Let’s rock let’s rock

This quarter

Hi, everyone! I usually stay far, far away from offering anything that could be construed as financial advice, being a media professional and all. But I’m making an exception today. Allocate your portfolio accordingly!

—Kinsey, cofounder and head of editorial

P.S. We’re having a little get together on Tuesday of next week and we’d love to see you there if you’re in NYC! RSVP here ✨

Smooth’s Q4 Is Going to Rock

When you’re young, you measure the passage of time based on the school year—summer, back to school, winter break, end of school. When you’re in your 20s, you measure the passage of time based on outdoor day drinking conditions—too cold for anything but beer inside, ideal, too hot for anything but beer inside, ideal, eggnog.

But when you’re pushing 30 and running a business, you measure the passage of time on an entirely new schedule that you once mocked—quarters. This week, we’re officially in the quarter of business plenty (if you’re a business that counts advertising as any significant portion of your top line).

Welcome to Q4. The start of any new quarter—but especially the last one of the calendar year—feels like an opportunity to dial in on and recommit to what matters, and here at Smooth that’s a chance we never pass up. So today, I called in a favor from my fellow girlboss/Smooth’s COO Jenny Rothenberg, who is our team’s north star for setting, tracking, and achieving goals.

I asked Jenny to share some thoughts about Smooth’s quarterly goal-setting philosophy, and not only did she deliver a thoughtful reflection on how we’ve come to understand ambition and benchmarking, but also? She made it School of Rock themed. The girl can do it all!

Handing it over to Jenny →

Welcome to the Smooth Media School of Rock(s)

No matter how many startups tell you they can run efficiently without a kitschy operating philosophy…many of them can’t (not hardcore unless you live hardcore). That’s why Smooth is committed to running our business using the Entrepreneurial Operating System, or EOS, model.

What that is: It’s a “people operating system that harnesses human energy through a simple set of tools and principles.” AKA it’s an operating and management system centered around people. Optimizing processes, org structures, and workflows to remove bottlenecks, maximize efficiency, and (as it even says on EOS’s website) “run more smoothly [editor’s note: 😏] and profitably.”

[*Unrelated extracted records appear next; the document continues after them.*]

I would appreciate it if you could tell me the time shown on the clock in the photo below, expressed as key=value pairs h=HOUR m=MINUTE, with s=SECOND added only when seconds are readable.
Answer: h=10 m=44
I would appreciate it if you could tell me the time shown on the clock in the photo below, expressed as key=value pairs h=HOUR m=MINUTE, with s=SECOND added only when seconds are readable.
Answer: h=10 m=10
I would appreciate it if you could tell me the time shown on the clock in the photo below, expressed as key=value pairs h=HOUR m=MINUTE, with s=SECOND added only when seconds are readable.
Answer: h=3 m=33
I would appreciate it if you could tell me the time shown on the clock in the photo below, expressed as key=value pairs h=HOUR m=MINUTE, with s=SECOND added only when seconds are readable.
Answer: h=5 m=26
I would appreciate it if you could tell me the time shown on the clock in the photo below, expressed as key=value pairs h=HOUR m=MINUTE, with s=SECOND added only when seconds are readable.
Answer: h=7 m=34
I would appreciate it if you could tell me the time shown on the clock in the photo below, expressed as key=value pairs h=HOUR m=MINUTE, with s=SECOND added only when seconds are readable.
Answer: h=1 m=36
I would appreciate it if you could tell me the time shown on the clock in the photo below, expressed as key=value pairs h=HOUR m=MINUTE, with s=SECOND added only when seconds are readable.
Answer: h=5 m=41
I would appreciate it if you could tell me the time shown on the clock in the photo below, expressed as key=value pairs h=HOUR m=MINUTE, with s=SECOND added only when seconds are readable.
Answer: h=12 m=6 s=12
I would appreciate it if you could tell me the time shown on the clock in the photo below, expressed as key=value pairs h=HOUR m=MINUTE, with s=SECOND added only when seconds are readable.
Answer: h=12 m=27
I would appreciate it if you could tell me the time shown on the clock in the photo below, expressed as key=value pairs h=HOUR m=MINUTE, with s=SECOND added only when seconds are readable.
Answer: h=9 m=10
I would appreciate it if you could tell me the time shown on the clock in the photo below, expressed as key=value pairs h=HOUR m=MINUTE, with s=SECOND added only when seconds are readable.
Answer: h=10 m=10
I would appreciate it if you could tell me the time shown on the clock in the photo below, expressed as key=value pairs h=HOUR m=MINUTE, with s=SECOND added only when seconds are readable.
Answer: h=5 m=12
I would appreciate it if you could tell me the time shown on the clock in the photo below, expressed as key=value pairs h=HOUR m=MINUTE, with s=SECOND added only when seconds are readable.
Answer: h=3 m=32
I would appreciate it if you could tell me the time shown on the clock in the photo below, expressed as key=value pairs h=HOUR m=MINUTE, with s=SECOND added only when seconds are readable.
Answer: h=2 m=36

We first learned this model during our time at Morning Brew, and clearly it had an impact. To this day, many of our daily operations and long-term strategic plans utilize EOS.

Since it’s the start of PSL season Q4, we’re going to talk about the EOS version of goals—they’re called “rocks.” Why a rock instead of a goal? Not because School of Rock is the best film ever made, but for this reason as stated on the EOS site:

“The term ‘rock’ came from an analogy in Stephen Covey’s book, First Things First. Picture a glass cylinder set on the table. Next to the cylinder are rocks, gravel, sand, and a glass of water.

Imagine that the glass cylinder is all of the time that you have during a working day.

→ Rocks represent your main priorities.

→ Gravel your day-to-day responsibilities.

→ Sand is interruptions.

→ Water everything else that happens during your day.

If you, as most people do, pour the water in first, the sand in second, the gravel in third, and the rocks in last—the rocks won’t fit. That’s your typical workday.”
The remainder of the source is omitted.